-- Texte de l'exercice --
Où ça ?

par silenceonmange

Somewhere, Sofia Coppola (2011)

Ses trois premiers films, Virgin Suicides, Lost in translation et Marie-Antoinette, ont valu à Sofia Coppola le titre de « bonne élève du cinéma américain ». Fille à papa, l’enfant bénie d’Hollywood, fait toujours preuve d‘un bon sens et d’un goût à toute épreuve. Il ne fait aucun doute qu’elle sait s’entourer, choisir ses acteurs, ses décors, ses cadrages, sa musique sans jamais faire preuve de mauvais goût. Le résultat ? De très, très, très jolis films.

Les jolis films, c’est chouette. Un petit plaisir pour les yeux et les oreilles. Comme un bonbon cinématographique, un peu. Seulement, ce plaisir-là est un peu trop creux. Si Baudelaire se souciait du flacon pourvu d’avoir l’ivresse, avec Somewhere ce serait plutôt, qu’importe l’ivresse, vous avez vu comment il est beau mon flacon ?

-- Données étudiées --
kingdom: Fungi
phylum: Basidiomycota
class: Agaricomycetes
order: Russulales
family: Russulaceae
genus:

-- Travail à faire --
• 1. Relevez tous les titres de films mentionnés dans la critique de Somewhere.
• 2. Reprenez la critique de Somewhere après sa dernière phrase et poursuivez-la.

-- Résultats --
• 1. Somewhere, Virgin Suicides, Lost in translation, Marie-Antoinette

• 2.
Et c’est vrai que c’est très bien filmé, on ne peut rien lui reprocher au point de vue esthétique. A travers une palette de couleurs très grisonnante, Sofia Coppola restitue bien une certaine vision du monde supposément glamour et pailleté d’Hollywood et du mythique Château Marmont dans lequel réside Johnny Marco, grande star du cinéma interprétée par Stephen Dorff. Dans ce monde grisâtre, tout le monde s’ennuie, de Johnny aux strip-teaseuses lascives qu’il paie tous les soirs pour le bercer en se balançant nonchalamment à leur barres de pole dance. Jusqu’à ce que sa fille de 11 ans, Elle Fanning, sœur de, n’apparaisse tel un ange venu le tirer de son spleen et de son ennui. Avec elle il réalise enfin la vacuité de sa vie de star et quitte le château pour retrouver la « vraie vie ». Le couple père/fille est étonnant d’authenticité, la complicité est palpable et leur relation très touchante, plus que la condition de Johnny Marco dont le mal-être, bien que visible, est difficilement source d’identification.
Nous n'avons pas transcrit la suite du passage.